KUR'AN'DA KIRAAT FARKLILIKLARI
(21. YAZI)
ÖRNEK 126:
Talak suresi "iman edip salih amel işleyenleri karanlıklardan aydınlığa çıkarmak için size Allah'ın apaçık ayetlerini okuyan bir Resul göndermiştir"
11. âyetinde bulunan "éyétin mübeyyinétin" "apaçık âyetler" kelimesini, Nâfi "éyétin mübeyyenétin" "açıklanmış âyetler" olarak okumuştur.
Kıraat âlimlerinin bazıları Türkiye, İran, Suriye, Mısır ve Suudi Arabistan'da okunan Kur'an'da yani Âsım kıraatına göre bütün "mübeyyinétin" "apaçık" olan kelimeleri "mübeyyenétin" "açıklanmış" olarak okumuşlardır.
Yani bu kıraatlara göre vahiy yüce Allah tarafından açıklanmış olarak Resul (as) gelmektedir.
Zaten âyetlerin açıklanmasının Allah'a ait olduğunu Kur'an'dan öğreniyoruz.
(Kiyame, 19)
Artık sadece bağlam ve bütünlüğünü yani hikmeti üzerinde tefekkür edilerek herkes tarafından bilinmeyen konular çözüme kavuşacaktır.
ÖRNEK 127:
Talak suresi "Kim Allah'a İnanır ve faydalı amel yaparsa Allah onu, altından nehirler akan, içinde ebedi kalacakları cennetlere koyar"
11 . âyetinde bulunan "yudhilhu" "koyar" kelimesini, Nâfi "nudhilhu" "koyarız" olarak okumuştur.
ÖRNEK 28:
Tahrim Suresi "iffetini kurulmuş olan, İmran kızı Meryem'i de (Allah örnek gösterdi)

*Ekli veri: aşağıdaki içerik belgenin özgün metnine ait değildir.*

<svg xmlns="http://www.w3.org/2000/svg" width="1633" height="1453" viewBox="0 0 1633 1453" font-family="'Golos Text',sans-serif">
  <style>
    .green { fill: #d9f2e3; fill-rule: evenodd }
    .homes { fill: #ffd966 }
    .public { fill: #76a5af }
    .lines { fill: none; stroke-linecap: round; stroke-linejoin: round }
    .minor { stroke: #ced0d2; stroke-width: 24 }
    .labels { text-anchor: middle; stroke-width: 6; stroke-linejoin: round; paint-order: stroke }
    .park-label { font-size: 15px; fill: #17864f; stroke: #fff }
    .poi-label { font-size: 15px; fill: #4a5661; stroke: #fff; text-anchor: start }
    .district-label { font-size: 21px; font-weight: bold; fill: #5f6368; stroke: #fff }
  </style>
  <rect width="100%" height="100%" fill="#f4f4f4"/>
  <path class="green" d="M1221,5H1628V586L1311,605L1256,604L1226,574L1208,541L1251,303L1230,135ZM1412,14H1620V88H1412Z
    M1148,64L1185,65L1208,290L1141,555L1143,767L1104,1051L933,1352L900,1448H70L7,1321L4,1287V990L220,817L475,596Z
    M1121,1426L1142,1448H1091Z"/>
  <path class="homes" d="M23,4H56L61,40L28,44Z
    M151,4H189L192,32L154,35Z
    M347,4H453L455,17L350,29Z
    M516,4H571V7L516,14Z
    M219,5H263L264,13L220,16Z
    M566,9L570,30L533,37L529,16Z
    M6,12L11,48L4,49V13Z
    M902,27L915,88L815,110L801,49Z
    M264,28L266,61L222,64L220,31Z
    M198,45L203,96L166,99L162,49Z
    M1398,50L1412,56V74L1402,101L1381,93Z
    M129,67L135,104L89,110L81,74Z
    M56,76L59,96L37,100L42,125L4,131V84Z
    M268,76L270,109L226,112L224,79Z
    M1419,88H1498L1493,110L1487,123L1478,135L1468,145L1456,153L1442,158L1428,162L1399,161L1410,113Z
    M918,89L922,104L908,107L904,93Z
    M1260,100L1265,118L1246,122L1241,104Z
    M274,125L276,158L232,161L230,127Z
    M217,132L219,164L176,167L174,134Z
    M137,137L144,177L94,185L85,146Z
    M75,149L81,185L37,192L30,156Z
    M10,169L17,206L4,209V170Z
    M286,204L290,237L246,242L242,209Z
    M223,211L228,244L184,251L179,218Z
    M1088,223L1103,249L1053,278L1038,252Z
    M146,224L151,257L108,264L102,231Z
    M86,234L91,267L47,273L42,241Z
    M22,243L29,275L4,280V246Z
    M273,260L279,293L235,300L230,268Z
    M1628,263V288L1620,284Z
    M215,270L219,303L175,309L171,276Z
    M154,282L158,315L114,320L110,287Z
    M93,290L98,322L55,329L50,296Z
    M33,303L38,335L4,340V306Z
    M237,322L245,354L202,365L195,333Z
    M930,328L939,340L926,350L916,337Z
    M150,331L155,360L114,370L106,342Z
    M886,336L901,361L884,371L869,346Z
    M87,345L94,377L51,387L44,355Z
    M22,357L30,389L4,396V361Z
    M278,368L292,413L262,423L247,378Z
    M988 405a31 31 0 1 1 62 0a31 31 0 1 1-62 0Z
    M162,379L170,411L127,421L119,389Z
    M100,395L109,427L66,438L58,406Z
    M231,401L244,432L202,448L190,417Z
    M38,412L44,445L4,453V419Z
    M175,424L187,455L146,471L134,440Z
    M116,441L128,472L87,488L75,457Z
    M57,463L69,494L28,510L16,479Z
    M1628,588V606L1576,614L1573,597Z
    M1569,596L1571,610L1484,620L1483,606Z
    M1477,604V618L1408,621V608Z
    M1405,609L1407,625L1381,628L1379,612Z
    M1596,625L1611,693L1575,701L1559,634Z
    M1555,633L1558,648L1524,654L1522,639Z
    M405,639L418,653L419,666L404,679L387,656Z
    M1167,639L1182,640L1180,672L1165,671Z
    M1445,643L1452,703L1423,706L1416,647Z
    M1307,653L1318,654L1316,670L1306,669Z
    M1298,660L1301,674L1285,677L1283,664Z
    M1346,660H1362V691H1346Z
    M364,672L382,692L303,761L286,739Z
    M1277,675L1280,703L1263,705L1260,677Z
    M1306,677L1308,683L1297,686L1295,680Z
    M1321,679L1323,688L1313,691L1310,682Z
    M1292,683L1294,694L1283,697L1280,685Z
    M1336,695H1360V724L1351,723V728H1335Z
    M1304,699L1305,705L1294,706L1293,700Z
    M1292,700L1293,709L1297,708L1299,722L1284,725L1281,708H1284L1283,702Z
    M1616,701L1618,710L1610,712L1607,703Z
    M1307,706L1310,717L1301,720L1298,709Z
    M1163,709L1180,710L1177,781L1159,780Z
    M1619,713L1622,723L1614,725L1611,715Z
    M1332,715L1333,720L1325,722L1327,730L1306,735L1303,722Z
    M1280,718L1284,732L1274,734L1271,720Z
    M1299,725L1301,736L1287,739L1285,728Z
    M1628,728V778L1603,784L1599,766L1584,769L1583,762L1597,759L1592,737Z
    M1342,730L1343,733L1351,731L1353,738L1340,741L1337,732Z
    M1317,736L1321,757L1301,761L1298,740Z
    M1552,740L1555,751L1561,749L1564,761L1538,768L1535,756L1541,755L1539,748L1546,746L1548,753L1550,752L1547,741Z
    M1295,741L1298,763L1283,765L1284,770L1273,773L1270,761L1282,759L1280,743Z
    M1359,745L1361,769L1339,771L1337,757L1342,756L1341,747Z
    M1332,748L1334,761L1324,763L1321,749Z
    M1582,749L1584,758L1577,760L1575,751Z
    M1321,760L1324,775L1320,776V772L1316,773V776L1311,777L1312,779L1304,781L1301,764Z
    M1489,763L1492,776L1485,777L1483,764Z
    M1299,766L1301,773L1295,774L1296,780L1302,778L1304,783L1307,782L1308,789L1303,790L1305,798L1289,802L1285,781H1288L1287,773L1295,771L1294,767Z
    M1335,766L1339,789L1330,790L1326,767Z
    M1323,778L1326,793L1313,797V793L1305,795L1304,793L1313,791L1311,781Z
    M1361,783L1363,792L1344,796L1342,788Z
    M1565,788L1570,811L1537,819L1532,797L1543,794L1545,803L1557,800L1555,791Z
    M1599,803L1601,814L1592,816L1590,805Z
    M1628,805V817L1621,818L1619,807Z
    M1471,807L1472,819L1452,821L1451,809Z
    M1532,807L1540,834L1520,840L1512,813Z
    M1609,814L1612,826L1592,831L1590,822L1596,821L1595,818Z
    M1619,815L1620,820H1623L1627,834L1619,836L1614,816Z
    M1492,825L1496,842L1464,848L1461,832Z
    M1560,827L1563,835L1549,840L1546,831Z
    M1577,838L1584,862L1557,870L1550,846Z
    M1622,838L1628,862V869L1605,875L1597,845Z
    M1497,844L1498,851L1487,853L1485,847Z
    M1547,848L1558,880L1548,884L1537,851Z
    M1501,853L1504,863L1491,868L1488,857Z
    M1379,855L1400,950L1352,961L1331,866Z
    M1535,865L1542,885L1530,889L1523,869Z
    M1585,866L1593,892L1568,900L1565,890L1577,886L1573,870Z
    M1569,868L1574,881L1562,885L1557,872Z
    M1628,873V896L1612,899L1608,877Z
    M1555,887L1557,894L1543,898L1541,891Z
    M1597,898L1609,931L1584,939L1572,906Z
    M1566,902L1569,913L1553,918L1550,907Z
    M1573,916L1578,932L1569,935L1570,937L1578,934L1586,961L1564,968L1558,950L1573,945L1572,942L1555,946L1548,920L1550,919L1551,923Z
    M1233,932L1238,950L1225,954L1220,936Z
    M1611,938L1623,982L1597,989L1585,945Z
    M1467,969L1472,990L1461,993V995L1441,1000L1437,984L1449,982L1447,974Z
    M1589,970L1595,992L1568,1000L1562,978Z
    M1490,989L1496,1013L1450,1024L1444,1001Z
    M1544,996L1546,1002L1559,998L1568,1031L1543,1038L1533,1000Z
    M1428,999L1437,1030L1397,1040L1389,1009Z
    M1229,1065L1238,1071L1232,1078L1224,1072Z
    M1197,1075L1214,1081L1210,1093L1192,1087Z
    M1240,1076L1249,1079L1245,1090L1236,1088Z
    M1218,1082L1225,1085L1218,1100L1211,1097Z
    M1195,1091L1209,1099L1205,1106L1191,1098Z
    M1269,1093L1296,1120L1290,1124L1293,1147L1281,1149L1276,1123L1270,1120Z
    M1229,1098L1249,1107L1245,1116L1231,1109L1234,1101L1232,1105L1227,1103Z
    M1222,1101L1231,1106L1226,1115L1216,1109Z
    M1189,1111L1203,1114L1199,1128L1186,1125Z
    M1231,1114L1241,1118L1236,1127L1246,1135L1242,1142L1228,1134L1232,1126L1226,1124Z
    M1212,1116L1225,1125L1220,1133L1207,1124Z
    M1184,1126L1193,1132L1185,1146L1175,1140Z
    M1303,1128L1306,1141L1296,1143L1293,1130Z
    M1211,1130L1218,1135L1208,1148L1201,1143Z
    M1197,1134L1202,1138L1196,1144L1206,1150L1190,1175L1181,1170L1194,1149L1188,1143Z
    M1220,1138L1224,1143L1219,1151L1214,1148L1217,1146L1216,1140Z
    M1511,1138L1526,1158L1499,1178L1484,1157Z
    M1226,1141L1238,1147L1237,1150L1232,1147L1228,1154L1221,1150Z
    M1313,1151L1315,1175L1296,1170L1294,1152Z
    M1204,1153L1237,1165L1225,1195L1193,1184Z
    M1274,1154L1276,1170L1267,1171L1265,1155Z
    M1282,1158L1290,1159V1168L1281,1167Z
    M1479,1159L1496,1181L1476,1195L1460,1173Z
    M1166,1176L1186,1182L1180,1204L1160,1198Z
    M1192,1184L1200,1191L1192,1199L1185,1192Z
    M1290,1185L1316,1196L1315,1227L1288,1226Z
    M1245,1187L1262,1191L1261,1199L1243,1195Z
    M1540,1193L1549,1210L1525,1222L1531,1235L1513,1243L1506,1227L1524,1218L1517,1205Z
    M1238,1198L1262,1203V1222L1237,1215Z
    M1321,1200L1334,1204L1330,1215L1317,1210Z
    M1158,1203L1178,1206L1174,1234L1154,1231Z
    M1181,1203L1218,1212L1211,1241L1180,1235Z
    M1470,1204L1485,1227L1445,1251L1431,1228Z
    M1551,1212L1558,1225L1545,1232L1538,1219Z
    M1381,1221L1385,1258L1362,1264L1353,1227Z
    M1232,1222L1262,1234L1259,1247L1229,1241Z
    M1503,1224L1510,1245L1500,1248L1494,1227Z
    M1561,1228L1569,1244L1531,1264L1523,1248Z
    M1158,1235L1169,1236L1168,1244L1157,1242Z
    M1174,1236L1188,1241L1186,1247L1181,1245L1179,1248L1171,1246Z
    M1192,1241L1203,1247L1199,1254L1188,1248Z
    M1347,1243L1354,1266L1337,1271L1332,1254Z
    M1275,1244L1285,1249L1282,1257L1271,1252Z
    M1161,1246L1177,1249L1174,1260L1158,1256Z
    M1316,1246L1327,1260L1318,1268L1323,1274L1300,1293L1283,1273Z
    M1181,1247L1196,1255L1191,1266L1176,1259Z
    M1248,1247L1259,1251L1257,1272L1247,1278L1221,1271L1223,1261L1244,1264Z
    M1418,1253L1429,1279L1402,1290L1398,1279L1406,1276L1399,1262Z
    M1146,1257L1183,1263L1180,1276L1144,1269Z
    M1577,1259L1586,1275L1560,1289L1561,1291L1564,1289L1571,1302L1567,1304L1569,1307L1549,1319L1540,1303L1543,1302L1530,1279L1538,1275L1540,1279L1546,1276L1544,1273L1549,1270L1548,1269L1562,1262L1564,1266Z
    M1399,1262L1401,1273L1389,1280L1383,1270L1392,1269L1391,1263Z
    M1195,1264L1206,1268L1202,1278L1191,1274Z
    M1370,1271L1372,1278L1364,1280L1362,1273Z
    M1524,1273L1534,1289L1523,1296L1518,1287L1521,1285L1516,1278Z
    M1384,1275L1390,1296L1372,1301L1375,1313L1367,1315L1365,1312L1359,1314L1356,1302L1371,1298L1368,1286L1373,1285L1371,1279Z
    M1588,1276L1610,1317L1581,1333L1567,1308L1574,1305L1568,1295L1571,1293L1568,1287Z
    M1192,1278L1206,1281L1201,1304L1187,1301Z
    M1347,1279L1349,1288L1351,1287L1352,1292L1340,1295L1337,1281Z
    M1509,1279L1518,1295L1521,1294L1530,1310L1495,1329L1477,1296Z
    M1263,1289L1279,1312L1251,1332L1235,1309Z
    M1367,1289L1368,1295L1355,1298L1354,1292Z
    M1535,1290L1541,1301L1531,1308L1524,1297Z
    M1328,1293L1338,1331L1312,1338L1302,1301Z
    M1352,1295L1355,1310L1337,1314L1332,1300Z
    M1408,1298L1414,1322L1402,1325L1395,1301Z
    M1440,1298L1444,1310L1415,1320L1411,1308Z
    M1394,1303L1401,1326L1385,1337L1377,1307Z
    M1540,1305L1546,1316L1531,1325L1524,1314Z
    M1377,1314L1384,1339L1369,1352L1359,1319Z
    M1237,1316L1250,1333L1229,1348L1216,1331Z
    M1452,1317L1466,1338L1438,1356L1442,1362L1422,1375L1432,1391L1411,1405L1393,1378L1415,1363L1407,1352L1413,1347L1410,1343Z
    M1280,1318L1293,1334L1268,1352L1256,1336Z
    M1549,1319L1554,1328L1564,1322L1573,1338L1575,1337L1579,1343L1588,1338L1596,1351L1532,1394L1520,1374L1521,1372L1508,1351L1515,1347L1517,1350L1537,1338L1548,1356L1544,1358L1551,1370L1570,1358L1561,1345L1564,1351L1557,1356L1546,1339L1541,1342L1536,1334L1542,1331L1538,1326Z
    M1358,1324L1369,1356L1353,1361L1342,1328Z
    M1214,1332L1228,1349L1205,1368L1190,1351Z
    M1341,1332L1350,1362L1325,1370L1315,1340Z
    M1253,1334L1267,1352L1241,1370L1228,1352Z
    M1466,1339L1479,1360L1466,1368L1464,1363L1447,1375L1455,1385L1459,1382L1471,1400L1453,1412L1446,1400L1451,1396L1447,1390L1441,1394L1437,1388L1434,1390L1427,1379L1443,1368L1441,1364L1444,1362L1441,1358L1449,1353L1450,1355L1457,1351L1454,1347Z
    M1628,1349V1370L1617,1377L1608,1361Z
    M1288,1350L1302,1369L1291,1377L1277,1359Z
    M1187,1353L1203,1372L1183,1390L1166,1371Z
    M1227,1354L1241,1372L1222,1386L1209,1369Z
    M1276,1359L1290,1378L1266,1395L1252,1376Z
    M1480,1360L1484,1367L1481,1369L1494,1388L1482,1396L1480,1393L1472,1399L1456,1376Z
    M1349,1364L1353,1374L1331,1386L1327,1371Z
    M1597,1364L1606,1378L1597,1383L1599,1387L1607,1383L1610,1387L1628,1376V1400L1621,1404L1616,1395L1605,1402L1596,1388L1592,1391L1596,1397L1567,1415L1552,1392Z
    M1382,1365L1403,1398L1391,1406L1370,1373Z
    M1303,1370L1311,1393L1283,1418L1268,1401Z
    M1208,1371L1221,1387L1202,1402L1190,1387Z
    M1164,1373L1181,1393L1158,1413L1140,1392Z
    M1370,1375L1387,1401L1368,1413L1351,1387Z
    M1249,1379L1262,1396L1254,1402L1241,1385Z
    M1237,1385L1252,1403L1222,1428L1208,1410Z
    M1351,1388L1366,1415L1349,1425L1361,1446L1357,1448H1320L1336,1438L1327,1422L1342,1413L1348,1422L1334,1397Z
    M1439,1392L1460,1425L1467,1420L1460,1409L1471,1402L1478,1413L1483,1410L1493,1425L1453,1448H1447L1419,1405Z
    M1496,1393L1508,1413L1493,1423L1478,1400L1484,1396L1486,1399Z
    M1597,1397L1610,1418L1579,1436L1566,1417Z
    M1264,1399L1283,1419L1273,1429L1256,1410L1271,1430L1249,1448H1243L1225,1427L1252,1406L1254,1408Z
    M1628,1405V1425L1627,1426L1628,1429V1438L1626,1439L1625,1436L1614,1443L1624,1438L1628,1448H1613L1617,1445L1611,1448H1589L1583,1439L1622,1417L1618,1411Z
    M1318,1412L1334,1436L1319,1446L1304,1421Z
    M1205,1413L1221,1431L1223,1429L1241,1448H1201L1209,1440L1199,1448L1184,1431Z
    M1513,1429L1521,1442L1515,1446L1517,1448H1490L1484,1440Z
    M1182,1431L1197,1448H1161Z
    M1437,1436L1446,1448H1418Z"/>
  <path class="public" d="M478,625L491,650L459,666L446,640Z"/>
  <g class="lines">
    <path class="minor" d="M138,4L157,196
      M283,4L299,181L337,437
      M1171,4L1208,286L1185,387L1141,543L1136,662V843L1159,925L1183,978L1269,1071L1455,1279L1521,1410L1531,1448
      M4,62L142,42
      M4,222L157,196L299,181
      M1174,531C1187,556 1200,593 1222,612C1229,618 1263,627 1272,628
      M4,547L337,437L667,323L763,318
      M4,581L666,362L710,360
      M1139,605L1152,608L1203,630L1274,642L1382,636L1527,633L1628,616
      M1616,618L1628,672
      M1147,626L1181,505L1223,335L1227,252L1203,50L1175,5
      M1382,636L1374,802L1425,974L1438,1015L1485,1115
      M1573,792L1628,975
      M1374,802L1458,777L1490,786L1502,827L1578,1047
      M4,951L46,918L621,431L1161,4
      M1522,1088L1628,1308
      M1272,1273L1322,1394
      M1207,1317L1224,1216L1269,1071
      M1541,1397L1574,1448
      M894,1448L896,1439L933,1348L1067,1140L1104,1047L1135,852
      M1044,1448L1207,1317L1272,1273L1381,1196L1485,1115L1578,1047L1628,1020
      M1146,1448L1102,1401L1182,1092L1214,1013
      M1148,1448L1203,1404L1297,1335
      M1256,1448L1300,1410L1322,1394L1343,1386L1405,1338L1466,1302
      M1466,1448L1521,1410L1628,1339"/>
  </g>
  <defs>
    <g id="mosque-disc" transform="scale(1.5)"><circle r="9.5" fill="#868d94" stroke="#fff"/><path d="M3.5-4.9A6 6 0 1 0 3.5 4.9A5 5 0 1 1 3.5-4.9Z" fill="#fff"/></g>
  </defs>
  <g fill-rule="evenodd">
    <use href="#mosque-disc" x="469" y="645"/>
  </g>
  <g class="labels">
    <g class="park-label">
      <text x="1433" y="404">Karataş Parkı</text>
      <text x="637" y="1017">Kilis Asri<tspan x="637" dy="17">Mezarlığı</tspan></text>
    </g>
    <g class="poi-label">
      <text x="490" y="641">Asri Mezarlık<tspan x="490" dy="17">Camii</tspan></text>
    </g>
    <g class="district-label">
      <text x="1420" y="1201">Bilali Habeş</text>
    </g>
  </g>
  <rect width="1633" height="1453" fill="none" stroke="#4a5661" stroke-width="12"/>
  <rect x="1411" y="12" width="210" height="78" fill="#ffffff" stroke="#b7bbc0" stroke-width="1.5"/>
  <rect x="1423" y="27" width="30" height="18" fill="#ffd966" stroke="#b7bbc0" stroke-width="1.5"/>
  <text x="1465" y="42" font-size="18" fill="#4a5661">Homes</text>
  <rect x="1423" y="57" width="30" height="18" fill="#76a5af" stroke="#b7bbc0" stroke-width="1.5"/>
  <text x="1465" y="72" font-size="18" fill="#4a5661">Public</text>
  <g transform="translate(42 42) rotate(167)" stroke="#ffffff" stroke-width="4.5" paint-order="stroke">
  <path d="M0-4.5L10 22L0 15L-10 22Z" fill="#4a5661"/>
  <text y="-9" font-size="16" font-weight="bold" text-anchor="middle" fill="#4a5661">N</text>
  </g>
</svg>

Biz, ona ruhumuzdan üfledik ve Rabb'inin sözlerini ve kitaplarını tasdik etti"
12. âyetinde bulunan "ve kütübihi" "ve kitaplarını" kelimesini, Nâfi "ve kitébihi" "ve kitabını" yani tekil olarak okumuştur.
ÖRNEK 129:
Kalem Suresi "Belki Rabbimiz bize bunun yerine daha iyisini verir" 32. âyetinde bulunan "en yubdilené" "verir" kelimesini, Nâfi "en yubeddilené" "daha iyisiyle değiştirir" olarak okumuştur.
ÖRNEK 130:
ÂLİ İmran suresi "Şüphesiz ki ne yerde ne de gökte hiçbir şey Allah'a gizli kalmaz" 5. âyetinde bulunan "lé yehfe" "gizli kalmaz" kelimesini, Kisai "lé yehfi" "saklı kalmaz, saklanamaz" olarak okumuştur.
ÖRNEK 131:
ÂLİ İmran suresi (Ey Resul! ) inkar edenlere de ki: Yakında mağlup olacaksınız ve cehenneme sürüleceksiniz" 12 . âyetinde bulunan "setuğlebune"
"mağlup olacaksınız" "vetuhşerune" "cehenneme sürüleceksiniz" kelimelerini, Kisai "seyuğlebune" mağlup olacaklar"
"veyuhşerune" "cehenneme sürülecekler" olarak okumuştur.
Kisai'ye göre âyetin manası şöyle oluyor.
(Ey Resul! ) inkar edenlere de ki:
Yakında mağlup olacaklar ve cehenneme sürülecekler"
ÖRNEK 132: ÂLİ İmran suresi "Allah ona (İsa'ya) yazmayı, hikmeti, tevrat'ı ve İncil'i öğretecek,,,"
48. ayetinde bulunan "ve yuallimuhu" "öğretecek" kelimesini, Kisai "ve nuallimuhu" "öğreteceğiz" olarak okumuştur.
ÖRNEK 133:
ÂLİ İmran suresi "iman edip iyi davranışlarda bulunanlara gelince, Allah onların mükafatlarını eksiksiz verecektir"
57. âyetinde bulunan "feyuveffihim" "verecek" kelimesini, Kisai "fenuveffihim" "vereceğiz" olarak okumuştur.